Career InsightsBusiness|Data Science Careers|Data Science Jobs|Non-Technical|Tutorialposted by Daniel Gutierrez September 27, 2018 Daniel Gutierrez
For those of us in the profession, we’re constantly being reminded of the drastic shortage of data scientists. It’s only going to get worse before it gets better since the demand for technologies like machine learning, AI, and deep learning are on such an upward trajectory. As a result of this deficiency, we’re seeing a lot of people sensing high-paying employment opportunities, and making the transition from other professions. As a result of this onslaught, the problem for employers is clear: you’re not always getting the best candidates for your open positions.
What to do? Many firms craft employment ads that are seemingly designed to scare off candidates. Not everyone can fill the role of a data science “unicorn” calling for a Ph.D. in computer science and applied statistics, along with years of domain-specific experience. Of course, there are brave souls who apply for these jobs without the requisite knowledge and experience. You just need to effectively filter out the imposters.
The short list below is something I came up with to be used by hiring managers for data science positions (read: not data engineers) to help weed out the folks who are stretching reality with respect to their abilities. It’s true that many tech firms will include grueling coding tests during interviews, but these questions are more nuanced, focusing more on foundational knowledge, down-in-the-trenches experience, and data science common sense. The idea is to see if they know the basics, can create a viable strategy, and can practically solve a problem.
- What is the significance of the normal distribution to data science? This question is designed to demonstrate an understanding of one of the most basic elements of data science. It would be great if the response involved a discussion of the Central Limit Theorem, but maybe that’s too much to ask for. And maybe getting the mathematical formula for the Gaussian probability distribution function is an overreach. But aside from a mention of the “bell curve” it would be nice to hear something along the lines of: its mean, median and mode are all same, or the entire distribution can be specified using just two parameters – mean and variance, or maybe a description of its importance to linear regression (the workhorse of data science).
- Tell me about your passion for data science. Do you: attend local meetups, participate in data challenges like Kaggle, work to use data for common good like public data hacking, speak at conferences, write books or articles, etc.? The point of this question is to determine whether the candidate feels that data science is their true calling. Do they think and dream about data? Do they see a problem and instantly look for a solution involving patterns in data? What books are in their library? A related question is how much does a mathematical foundation for data science play a role in how they think about the subject? A data scientist who understands the math behind the algorithms will typically perform much better.

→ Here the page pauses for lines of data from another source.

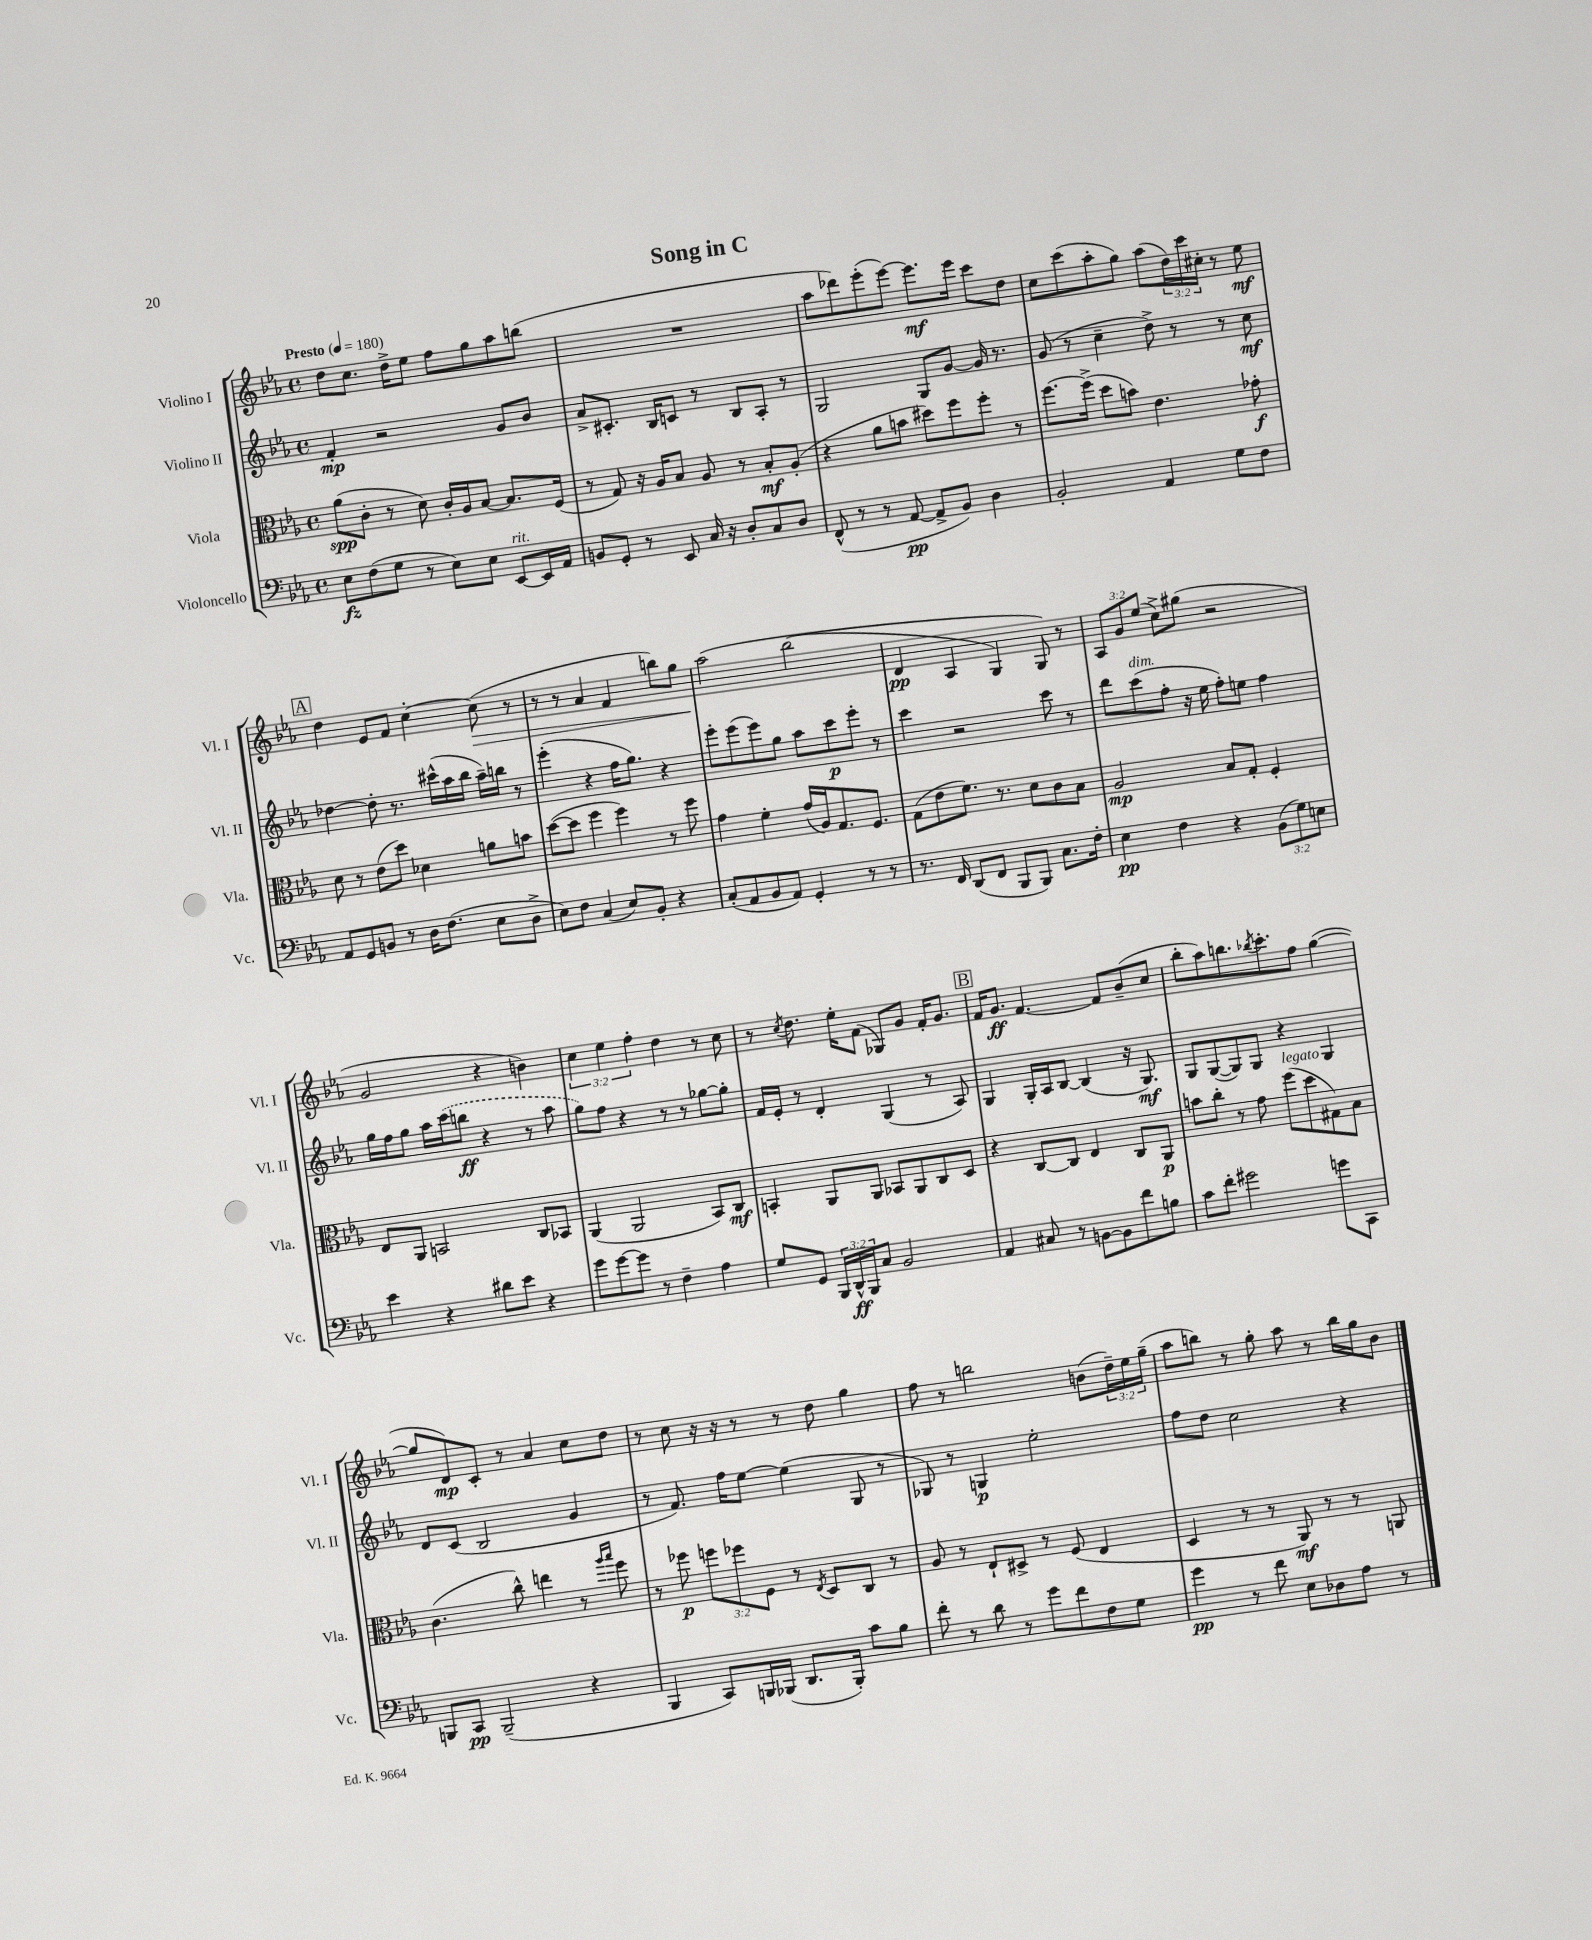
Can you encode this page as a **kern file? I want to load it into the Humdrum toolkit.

**kern	**kern	**kern	**kern
*staff4	*staff3	*staff2	*staff1
*clefF4	*clefC3	*clefG2	*clefG2
*k[b-e-a-]	*k[b-e-a-]	*k[b-e-a-]	*k[b-e-a-]
*M4/4	*M4/4	*M4/4	*M4/4
*met(c)	*met(c)	*met(c)	*met(c)
*MM180	*MM180	*MM180	*MM180
8E-	(8a-	4f'	8dd
(8F	8c'	.	8.cc
8G	8r	2r	.
.	.	.	16dd^
8r	8d)	.	8ee-
8E-)	16c'	.	8ff
.	16A-	.	.
8E-	[8B-	.	8gg
[8EE-	8.B-]	8g	8aa-
16EE-]	.	8b-	(8bb
16AA-	(16F	.	.
=	=	=	=
8BB	8r	8a-^	1r
8GG'	8G)	8.c#'	.
8r	16r	.	.
.	16A-	16B-	.
8EE-	8B-	8c	.
16C	8A-	8r	.
16r	.	.	.
8D'	8r	8B-	.
8C	8B-'	8A-'	.
8D	(8A-'	8r	.
=	=	=	=
(8FF^^	4r	2G	8aa-
8r	.	.	8ddd-)
8r	8a-	.	(8eee-'
[8AA-	8b	.	[8eee-)
8AA-^]	8dd#)	8G	8.eee-]
8BB-)	8ff	[8g	.
.	.	.	16eee-
4D	8ff'	16g]	8ccc
.	.	8.r	.
.	8r	.	8dd
=	=	=	=
2BB-'	[8.ff	(8g	8cc
.	.	8r	(8ccc
.	(16ff^]	.	.
.	8dd	4cc~	8aa-'
.	8b)	.	8gg)
4AA-	4.e-	8dd^)	(8aa-
.	.	8r	24dd)
.	.	.	24ccc
.	.	.	24cc#'
8G	.	8r	8r
8F	8g-'	8cc	8ee-
=	=	=	=
8AA-	8d	[4dd-	4dd
8GG	8r	.	.
8BB	(8e-	8dd-']	8e-
8r	8dd)	8.r	8f
16D	4d-	.	[4cc'
(8.F	.	(16ccc#^^	.
.	.	16aa-	.
.	.	16bb-	.
8E-	8a	16aa-~)	(8cc]
.	.	16bb	.
8D^	8b	8r	8r
=	=	=	=
8E-)	([8dd	(4eee-'	8r
8F	8dd]	.	8r
(4C	4ff	4r	4a-
8E-)	4ff)	16ff	4f
.	.	8.gg)	.
8BB-'	.	.	.
4r	8r	4r	8bb)
.	8ff	.	8gg
=	=	=	=
(8C'	4g	8eee-'	&(2aa-
8AA-	.	(8eee-	.
8BB-	4f'	8eee-)	.
8AA-)	.	8gg	.
4GG'	(16g	8aa-	(2bb-
.	16A-)	.	.
.	8.G	8ccc	.
8r	.	8eee-'	.
.	8.F	.	.
8r	.	8r	.
=	=	=	=
8.r	(8G	4ccc	4d
.	8e-	.	.
16FF	.	.	.
(8DD	8.f)	2r	4A-
8FF	.	.	.
.	8.r	.	.
8BBB-	.	.	4G)
8BBB-)	8d	.	.
8.C	8c	8ccc	8G&)
.	8B-	8r	8r
16F'	.	.	.
=	=	=	=
4E-	2A-	8ddd	12A-
.	.	.	12g
.	.	(8ccc	.
.	.	.	(12ee-
4F	.	8ff'	8cc^)
.	.	16r	(8gg#
.	.	16ee-	.
4r	8B-	8ff')	2r
.	8G'	8ee	.
(12BB-	4F'	4ff	.
12G)	.	.	.
12E	.	.	.
=	=	=	=
4e-	8E-	16gg	2g
.	.	16ff	.
.	8AA-	8gg	.
4r	2BB	16aa-	.
.	.	(16ccc	.
.	.	8bb	.
8d#	.	4r	4r
8e-	.	.	.
4r	8C	8r	4b)
.	8BB-	8aa-	.
=	=	=	=
8g	(4AA-	8gg)	6cc
[8g	.	8ff	.
.	.	.	6ee-
8g]	2AA-	4r	.
.	.	.	6ff'
8r	.	.	.
4F~	.	8r	4dd
.	.	8r	.
4A-	8BB-)	[8gg-	8r
.	8C	8gg-']	8cc
=	=	=	=
8G	4BB'	16f	8r
.	.	16e-'	.
.	.	.	8qcc
8GG	.	8r	8.dd
24BBB-	8AA-	4d'	.
24DD^^	.	.	.
.	.	.	16ee-'
24BBB-	.	.	.
8C	8AA-	.	(8f
2BB-	8BB-	(4G	8G-)
.	8AA-	.	8g
.	8C	8r	16f'
.	.	.	8.g
.	8D	8A-)	.
=	=	=	=
4AA-	4r	4G	16f
.	.	.	8.g
8C#	[8C	16G'	[4.f
.	.	16A-	.
8r	8C]	[8B-	.
[8BB	4E-	(4B-]	.
8BB]	.	.	8f]
8f	8C	16r	(8b-~
.	.	8.G)	.
8B	8AA-	.	8cc
=	=	=	=
8c	8b	8G	8bb-'
8f'	8cc'	([8G	8aa-)
2g#	8r	8G])	8.bb
.	8g	8G	.
.	.	.	8qbb-
.	.	.	8.ccc'
.	(8ff	4r	.
.	8dd	.	8ff
8g	8G#)	4G	([4gg
8CC	8B-	.	.
=	=	=	=
8BBB	(4.c	8d	8gg]
8CC	.	(8c	8d)
(2BBB~	.	2B-	8c'
.	8cc^^)	.	8r
.	4ee	.	4a-
4r	8r	4g	8cc
.	16qqaa-	.	.
.	16qqbb-	.	.
.	8ff	.	8dd
=	=	=	=
4BBB-	8r	8r	8r
.	8ff-	8.f)	8cc
8CC)	12ff	.	16r
.	.	16ff	16r
.	12ff-	.	.
16BBB	.	[8ee-	8r
.	12F	.	.
(16BBB-	.	.	.
8.DD	8r	(4ee-]	8r
.	8qE-	.	.
.	8D	.	8dd
16BBB-')	.	.	.
8c	8C	8G	4gg
8B-	8r	8r	.
=	=	=	=
8f'	8A-	8G-)	8ff
8r	8r	8r	8r
8d	8E-`	4G	2bb
8r	8D#^	.	.
8g	8r	2ee-'	.
8f	(8F	.	.
8F	4E-	.	(8b
8G	.	.	24dd~)
.	.	.	24ee-
.	.	.	(24gg~
=	=	=	=
4g	4D	8ff	8aa-
.	.	8dd	8bb)
8r	8r	2cc	8r
8f	8r	.	8gg'
8E-	8AA-)	.	8aa-
8D-	8r	.	8r
8A-	8r	4r	16bb
.	.	.	16gg
8r	8AA	.	8b-
==	==	==	==
*-	*-	*-	*-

- Describe that last time you experienced frustration in a data science project you were working on, and how did you overcome it? Not all data science projects progress swimmingly along, as many potential roadblocks may occur. This question probes the depth of their true experience and how they managed to handle inevitable problems. People with scant knowledge and experience will easily be exposed here.
- Think back to a past data science project you worked on. If the powers that be asked you to change one of your data sources, and thus use different predictors, how would you alter your solution? This question relates to the previous role the candidate has played, and how well they adapted to changing requirements such as introducing new data sets. Many times, lower level data scientists are simply given a data set with a list of predictors to use, without providing any input to their suitability. Heavier contributors, on the other hand, will be involved with dataset selection, feature engineering, and statistical analysis. You probably want a more well-rounded candidate for your team.
- Research has stated that 2.3 billion people have been affected by floods in the last two decades. Describe how you’d approach a data science project to predict upcoming floods in the next 100–500 years. These predictions can be used to build dams at correct locations to minimize loss. This kind of question, or one more in alignment to your specific industry, calls for consideration of the “data science process” including problem formulation, data acquisition, data wrangling, exploratory data analysis, feature engineering, modeling the data (build, fit, and validate a model), and data storytelling with the results. The candidate needs to be intimately familiar with a data scientist’s workflow.
If you’re looking for a good data scientist versus someone who just claims a title, then the above questions are surprisingly effective to quickly differentiate between the two. The good thing about these questions is that you can fine-tune the acceptable answers in terms of your industry or even your company.